Hardest hit are the leisure and high-end residential segments. In addition, some real estate companies are obligated to address damages to buildings, resulting from looting and violent demonstrations.
The unrest has reduced tourism flows into some countries and triggered sharp falls in hotel occupancy rates, for instance, in Egypt (Arab Republic of Egypt; foreign currency BB/Negative/B, local currency BB+/Negative/B) and
Tunisia (Republic of Tunisia; foreign currency BBB-/Stable/A-3, local currency BBB/Stable/A-3). In our view, property investors will likely be wary of uncertainties linked to political transition or potential regime changes. Specifically, we see disputes about property titles as a mounting risk. In terms of property damages and losses due to business interruptions, we expect that the insurance industry will bear at least a portion of costs.

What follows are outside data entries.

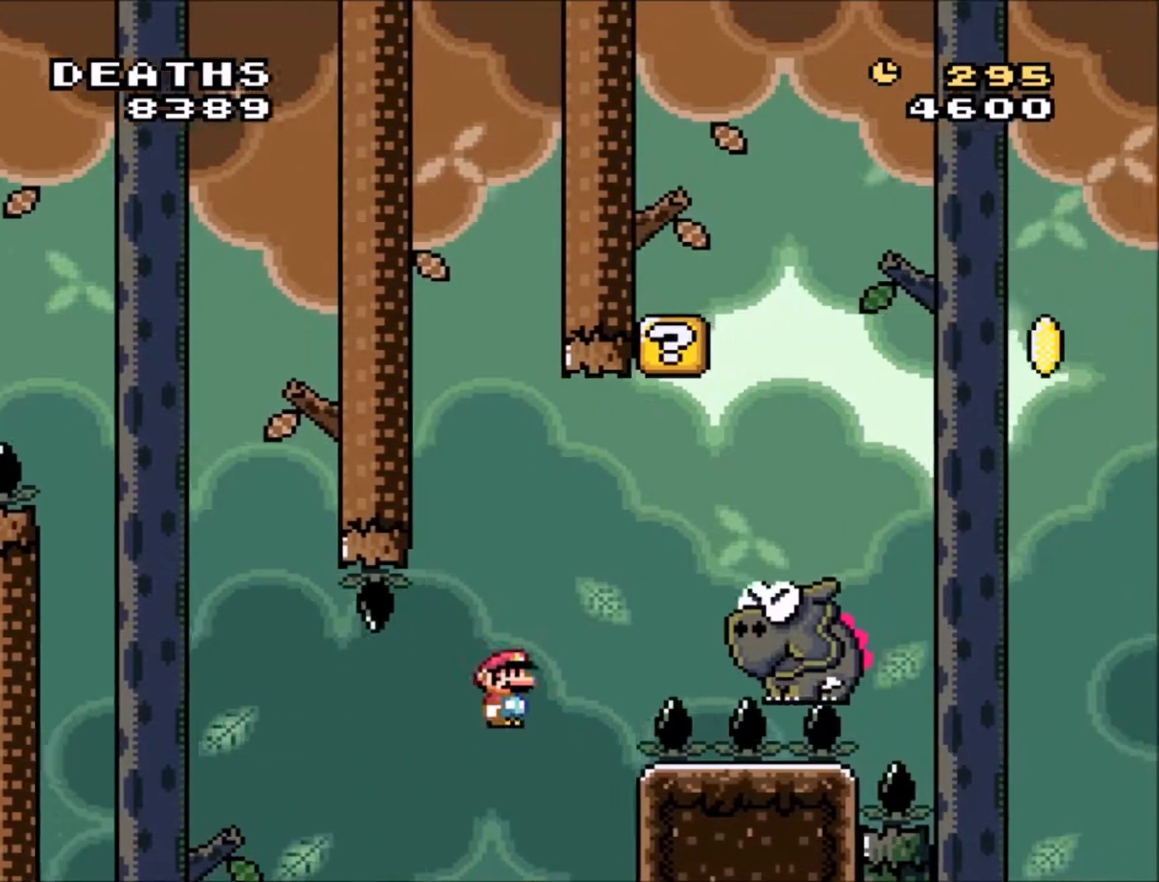
{"buttons": ["B", "Y", "DPAD_UP", "DPAD_LEFT"], "events": [[234, "DPAD_RIGHT", "up"], [267, "DPAD_LEFT", "down"], [267, "DPAD_UP", "down"]]}
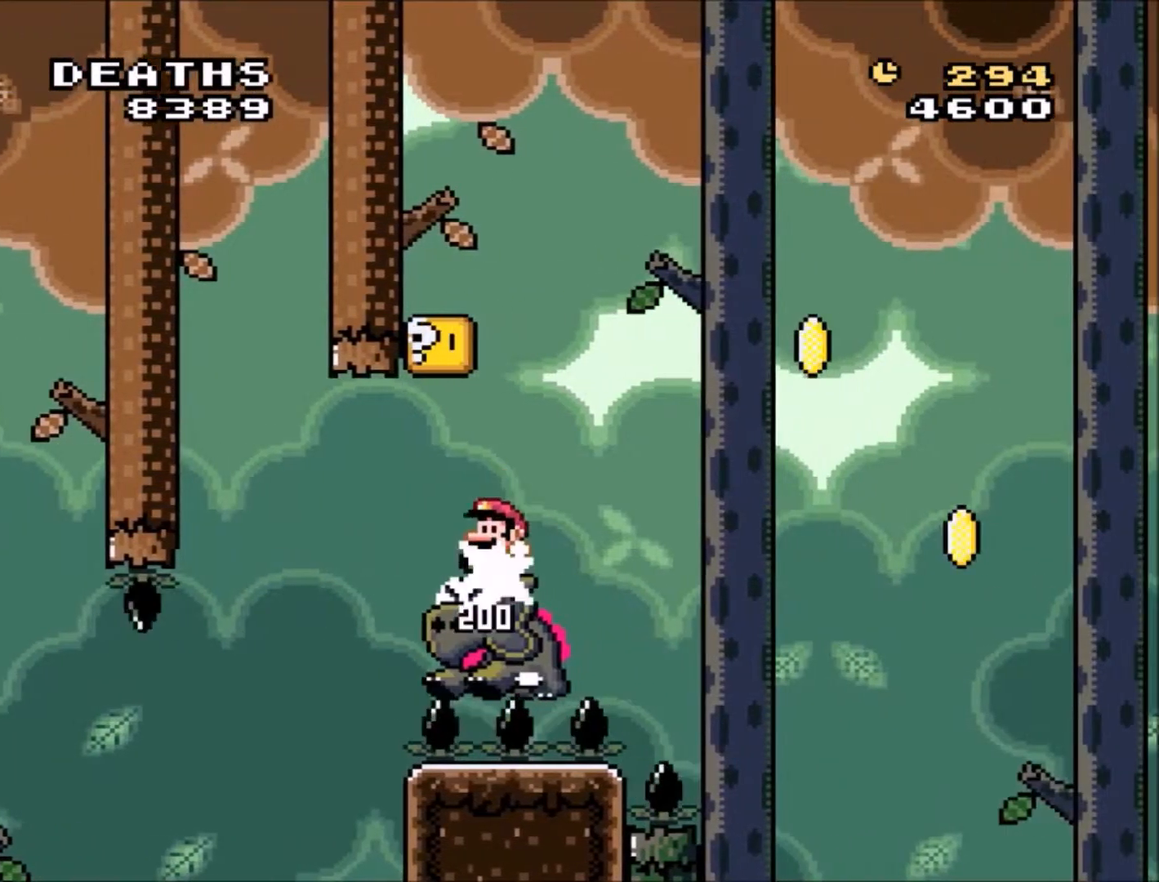
{"buttons": ["B", "Y", "DPAD_RIGHT"], "events": [[66, "DPAD_UP", "up"], [133, "DPAD_LEFT", "up"], [200, "DPAD_RIGHT", "down"], [367, "DPAD_RIGHT", "up"], [433, "DPAD_RIGHT", "down"]]}
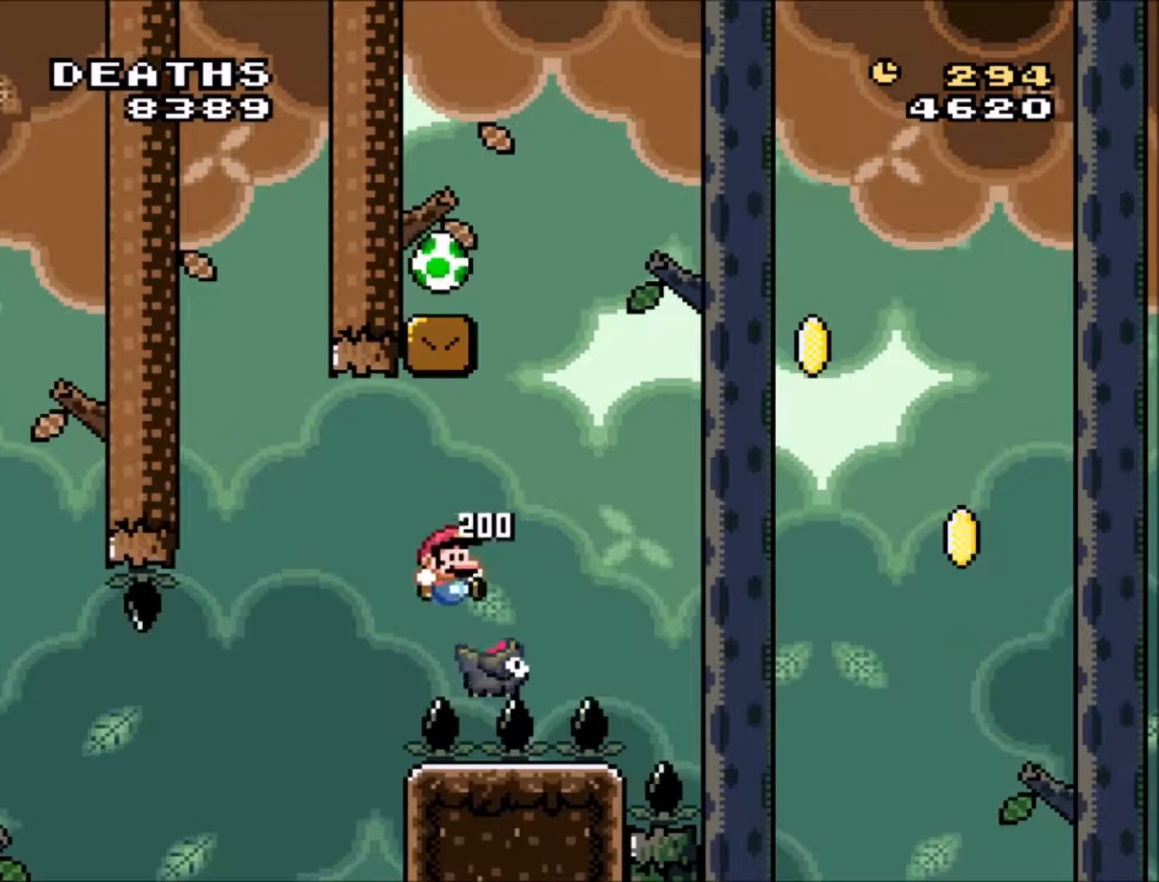
{"buttons": ["B", "Y", "DPAD_UP", "DPAD_LEFT"], "events": [[100, "DPAD_LEFT", "down"], [100, "DPAD_RIGHT", "up"], [100, "DPAD_UP", "down"], [200, "DPAD_LEFT", "up"], [200, "DPAD_UP", "up"], [334, "DPAD_LEFT", "down"], [367, "DPAD_LEFT", "up"], [400, "DPAD_LEFT", "down"], [400, "DPAD_UP", "down"]]}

The strikes and transportation disruptions associated with the unrest will likely adversely affect local economies. At the same time, potentially higher cost of debt and increased government spending measures may weaken some
governments' finances, in our opinion. We expect the ensuing negative impact on the real estate sector in Arabic-speaking MENA countries to be more acute in those countries already undergoing political transition, such as Tunisia and Egypt, and in those countries currently experiencing civil unrest, namely Libya (Socialist People's Libyan Arab Jamahiriya; ratings suspended), Bahrain (Kingdom of Bahrain; BBB/WatchNeg/A-3), Yemen (not rated), and Syria (not rated).
As they face the impact of popular protests and political transition, real estate companies in the region are also confronting other risk factors, such as supply/demand imbalances, affordability of property and lack of mortgage
financing. In our view, much work also remains to be done in shaping legal and regulatory frameworks for real estate activity in the region.